A case in which I advised the parents of a four-day old baby who died in 2012 after being deprived of oxygen has recently been in the news as the family has only just received a five-figure settlement and an apology from Warwick Hospital.
An inquest, held in June 2013, heard how failings in Daniel’s care during labour had led to his death. These included three different midwives failing to read his mother’s antenatal notes which would have revealed her as a medium risk patient; one of the midwives having a history of making mistakes; and a failure by staff to monitor the foetal heart properly.
The testimony of Sarah Kunigiskis, mother of baby Daniel, makes harrowing reading. In addition to the grief of losing her baby was the refusal of the hospital to admit they were at fault while implying that there was something wrong with the baby before delivery. As she noted, the refusal of the hospital to acknowledge that a catastrophic error had occurred, made an awful situation far worse. One of the reasons Sarah was willing to speak out was to help put pressure on hospitals and NHS Trusts to be more accountable for their actions when mistakes are made by encouraging others in similar situations to challenge the experts if they feel things are not right.

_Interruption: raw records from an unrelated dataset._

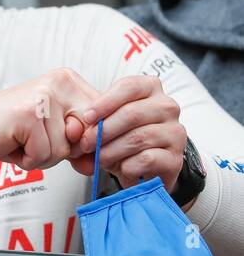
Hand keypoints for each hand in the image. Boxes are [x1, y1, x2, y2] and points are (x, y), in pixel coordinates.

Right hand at [0, 68, 99, 169]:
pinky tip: (12, 145)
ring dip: (41, 157)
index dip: (85, 142)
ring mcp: (43, 97)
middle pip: (87, 137)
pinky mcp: (28, 114)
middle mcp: (59, 82)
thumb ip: (81, 145)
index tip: (59, 139)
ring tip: (20, 140)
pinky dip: (27, 161)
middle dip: (62, 149)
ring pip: (64, 150)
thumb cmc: (9, 132)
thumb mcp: (53, 134)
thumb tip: (96, 164)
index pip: (103, 120)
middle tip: (34, 138)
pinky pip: (44, 155)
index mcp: (69, 81)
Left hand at [69, 75, 185, 192]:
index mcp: (150, 89)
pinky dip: (127, 165)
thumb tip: (78, 125)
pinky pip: (147, 159)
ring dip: (111, 150)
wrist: (140, 168)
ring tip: (99, 157)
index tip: (86, 117)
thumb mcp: (105, 122)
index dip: (105, 102)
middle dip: (104, 130)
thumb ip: (94, 118)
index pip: (129, 86)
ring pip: (138, 138)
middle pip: (133, 114)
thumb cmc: (119, 137)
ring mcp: (175, 133)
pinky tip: (121, 168)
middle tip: (86, 143)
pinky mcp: (176, 159)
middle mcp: (167, 107)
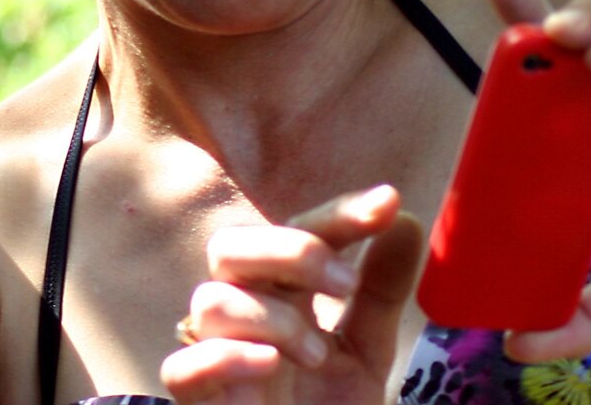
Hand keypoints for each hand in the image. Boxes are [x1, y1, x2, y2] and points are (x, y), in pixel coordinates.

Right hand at [161, 185, 423, 404]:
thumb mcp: (367, 350)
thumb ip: (382, 290)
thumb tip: (409, 221)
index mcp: (280, 296)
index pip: (294, 233)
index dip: (337, 215)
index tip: (387, 205)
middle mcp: (243, 318)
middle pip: (230, 246)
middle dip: (291, 252)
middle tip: (345, 285)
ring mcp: (218, 360)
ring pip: (210, 302)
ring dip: (273, 318)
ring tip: (318, 355)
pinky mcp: (203, 404)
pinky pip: (181, 368)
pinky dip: (225, 358)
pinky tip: (269, 365)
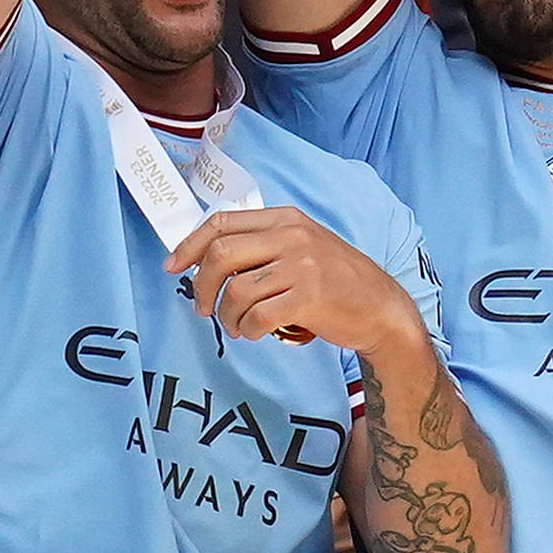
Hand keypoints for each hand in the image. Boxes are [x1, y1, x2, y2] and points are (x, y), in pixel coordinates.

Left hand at [165, 206, 422, 356]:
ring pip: (236, 290)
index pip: (222, 222)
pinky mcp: (308, 296)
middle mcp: (292, 236)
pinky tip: (257, 333)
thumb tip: (209, 259)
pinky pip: (257, 316)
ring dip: (228, 316)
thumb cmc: (336, 282)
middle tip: (204, 308)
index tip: (173, 266)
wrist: (379, 307)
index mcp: (286, 219)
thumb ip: (264, 246)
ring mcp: (301, 265)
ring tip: (237, 326)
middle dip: (202, 286)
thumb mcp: (303, 248)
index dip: (189, 245)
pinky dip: (249, 330)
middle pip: (220, 254)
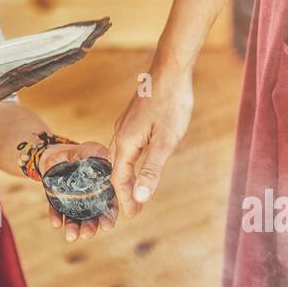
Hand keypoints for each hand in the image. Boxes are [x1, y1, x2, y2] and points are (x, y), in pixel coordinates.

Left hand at [37, 141, 117, 241]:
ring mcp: (74, 203)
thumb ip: (102, 158)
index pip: (109, 207)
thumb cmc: (82, 152)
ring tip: (71, 236)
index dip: (108, 218)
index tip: (106, 226)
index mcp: (104, 191)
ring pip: (76, 220)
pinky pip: (57, 211)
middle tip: (87, 234)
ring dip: (74, 229)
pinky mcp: (58, 202)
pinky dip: (56, 218)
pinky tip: (56, 224)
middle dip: (90, 228)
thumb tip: (113, 165)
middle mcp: (90, 202)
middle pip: (92, 219)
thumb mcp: (94, 151)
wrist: (58, 153)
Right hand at [110, 68, 192, 217]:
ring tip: (133, 191)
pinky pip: (124, 147)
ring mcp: (124, 126)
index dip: (126, 199)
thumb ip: (152, 170)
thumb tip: (140, 197)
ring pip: (119, 158)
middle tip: (132, 209)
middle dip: (122, 191)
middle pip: (116, 170)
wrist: (171, 71)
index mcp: (125, 143)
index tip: (132, 215)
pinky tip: (136, 163)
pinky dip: (128, 162)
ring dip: (125, 176)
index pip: (120, 179)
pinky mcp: (132, 120)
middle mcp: (120, 134)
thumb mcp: (166, 142)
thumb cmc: (171, 104)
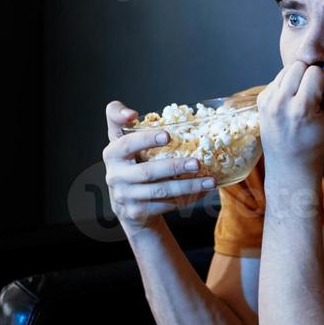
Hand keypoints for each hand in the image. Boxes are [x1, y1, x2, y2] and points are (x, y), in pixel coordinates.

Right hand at [102, 100, 215, 235]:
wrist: (128, 205)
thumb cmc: (131, 165)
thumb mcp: (124, 143)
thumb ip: (122, 122)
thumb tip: (131, 112)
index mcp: (113, 153)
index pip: (125, 143)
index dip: (145, 138)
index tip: (167, 135)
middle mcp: (115, 175)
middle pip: (147, 171)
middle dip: (175, 167)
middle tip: (197, 163)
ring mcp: (125, 196)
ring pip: (160, 191)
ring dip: (187, 186)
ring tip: (209, 181)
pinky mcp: (136, 212)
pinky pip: (166, 205)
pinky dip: (187, 198)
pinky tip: (203, 191)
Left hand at [255, 61, 323, 180]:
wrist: (290, 165)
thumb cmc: (319, 145)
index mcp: (300, 109)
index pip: (315, 71)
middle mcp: (279, 103)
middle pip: (298, 65)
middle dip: (310, 76)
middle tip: (314, 97)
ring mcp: (267, 101)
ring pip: (287, 69)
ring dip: (298, 79)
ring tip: (303, 99)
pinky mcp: (261, 100)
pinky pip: (278, 79)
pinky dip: (287, 86)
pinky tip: (292, 103)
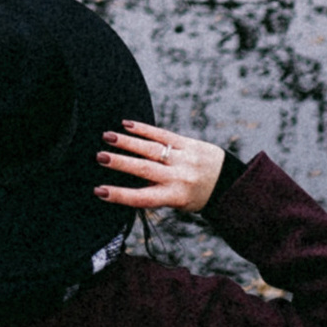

NAO report into maternity services in England
The situation endured by the Kunigiskis family is not unfamiliar to medical negligence solicitors. Obstetrics is a particularly challenging area of medicine where there is, on the one hand, a desire not to medicalise a perfectly natural event but, on the other, a need to step in as soon as things start going wrong. A report released by the National Audit Office in November 2013 highlighted that some of the problems faced by maternity services in England were reflected in the fact that a third of the NHS litigation budget was absorbed by medical negligence cases relating to birth complications. In 2012 there were almost 700,000 live births, the highest rate for 40 years, putting considerable pressure on resources. There has also been a noticeable increase in the number of ‘high risk’ births including multiple births, women over 40 and women with obesity or pre-existing medical conditions. Although mortality rates have improved, the NAO report noted that there were ‘wide, unexplained variations in the performance of individual trusts in relation to complication rates and medical intervention rates, even after adjustment for maternal characteristics and clinical risk factors’.
Need to improve safety
The number of maternity-related medical negligence claims increased by 80% in the five years to 2012-13 resulting in a litigation bill for maternity claims alone amounting to £482m in 2012-13. This figure represents about a fifth of all spending on maternity services which is a sobering fact by anyone’s standards. The NAO report flagged a number of areas which might help to explain why medical negligence claims were so high: more than half the obstetric units in England did not have the number of consultants on site as recommended by the Royal College of Obstetricians and Gynaecologists; and midwife staffing levels fell below that recommended by a national benchmark of 29.5 births per midwife. In order to achieve this ratio, another 2,300 midwives would need to be recruited although even this would be further complicated by the fact that a large number of midwives were reaching retirement age and a growing proportion of student midwives were failing to complete their courses.
More cooperation, better data
Although the Kunigiskis case is by no means an isolated incident, and despite the upward pressure on maternity services generally across the country, most women do have positive experiences of giving birth in a NHS hospital. However, there is clearly scope for major improvement, not least in order to reduce the phenomenal amount being paid out in medical negligence claims. Among the NAO recommendations is a call for more and better data on maternity services in order to track trends, outcomes and experiences; and clinical commissioning groups should look at how services are delivered in their area and look to cooperate with neighbouring trusts to ensure all available resources are used efficiently. Last but not least, hospitals need to own up to mistakes at the outset and endeavour to give the families a full explanation of what went wrong. It is the very least they can do and might even help to reduce the number of claims made against them.